Sadece bilgi eksikliği olarak değil de farklı eksiklikler üzerinden bakabiliriz. Mesela imkân eksikliği, finans eksikliği gibi. Bu noktalarda da yaratıcılık devreye giriyor bence ve yeni moda düzeninde daha da çok karşılık bulacak bu girişimler. Yani eğer finans gücünüz size diğer markalarla aynı imkanları sunmuyorsa bugün bunu nasıl aşabilirsiniz diye bakmanız lazım. Bugün eskiden olmayan sosyal platformlar var mesela onlardan farklı şekillerde yaratıcı olarak faydalanabilirsiniz. Yani bugün de yapılabileceğine inanıyorum.
2000’li yılların başlarında kendine moda uygulayıcı diyordun. Şimdi kendini nasıl tanımlıyorsun?
Artık tasarımcıyım oldum diyebiliyorum. Ne mutlu bana!
“Bundan sonra markaların sürdürülebilirlik ilkelerinin çok uzağında kalamayacağına kalırlarsa da zarar göreceklerine inanıyorum, çünkü nihai tüketici de artık daha bilinçli gerektiği yerde hesabını soruyor olacak.”

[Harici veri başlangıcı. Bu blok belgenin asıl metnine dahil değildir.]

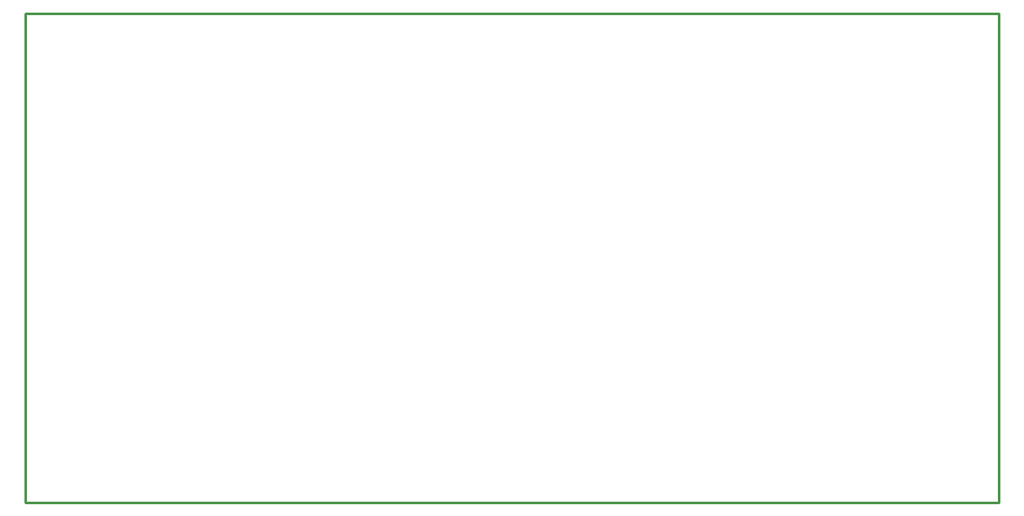
<source format=gbr>
G04 EAGLE Gerber RS-274X export*
G75*
%MOMM*%
%FSLAX34Y34*%
%LPD*%
%IN*%
%IPPOS*%
%AMOC8*
5,1,8,0,0,1.08239X$1,22.5*%
G01*
%ADD10C,0.254000*%


D10*
X0Y0D02*
X977700Y0D01*
X977700Y492000D01*
X0Y492000D01*
X0Y0D01*
M02*

</source>
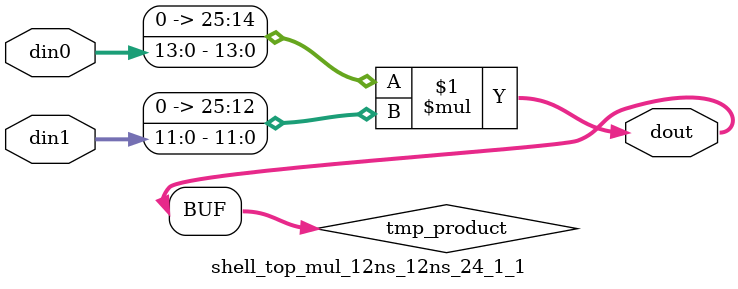
<source format=v>

`timescale 1 ns / 1 ps

  module shell_top_mul_12ns_12ns_24_1_1(din0, din1, dout);
parameter ID = 1;
parameter NUM_STAGE = 0;
parameter din0_WIDTH = 14;
parameter din1_WIDTH = 12;
parameter dout_WIDTH = 26;

input [din0_WIDTH - 1 : 0] din0; 
input [din1_WIDTH - 1 : 0] din1; 
output [dout_WIDTH - 1 : 0] dout;

wire signed [dout_WIDTH - 1 : 0] tmp_product;










assign tmp_product = $signed({1'b0, din0}) * $signed({1'b0, din1});











assign dout = tmp_product;







endmodule

</source>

Senin tasarımların genelde sürdürülebilir ilkelere ve yavaş moda akımına uyuyor diye düşünüyorum. Senin bu konudaki görüşün ve felsefen nedir?
Kesinlikle. Biliyorsun eskiden sürdürülebilirlik kavramı bu kadar çok kullanılmazken zamansızlık kavramı vardı ve koleksiyonlarımız hep bu kavram üzerinden yürüyordu. Bugün de duruşumuz değişmedi. Bence moda çok eğlenceli bir kavram insanlara kendilerini iyi hissetmeleri için var olmuş ancak son dönemlerde yaşadığımız arsızlık maalesef modaya da bulaşmıştı. Bundan sonra bu tanımların daha da çok yer bulacağına inanıyorum. Bundan sonra markaların sürdürülebilirlik ilkelerinin çok uzağında kalamayacağına kalırlarsa da zarar göreceklerine inanıyorum çünkü nihai tüketici de artık daha bilinçli gerektiği yerde hesabını soruyor olacak.
Tüketimi tetiklemeyen bir moda anlayışının yayılması mümkün mü sence?
Tüketimin sonunun geleceğine inanmıyorum ben ama daha akıllı bir tüketimin geleceği kesin. Bu noktada bilinçli tasarım akıllı tüketimle buluşacak.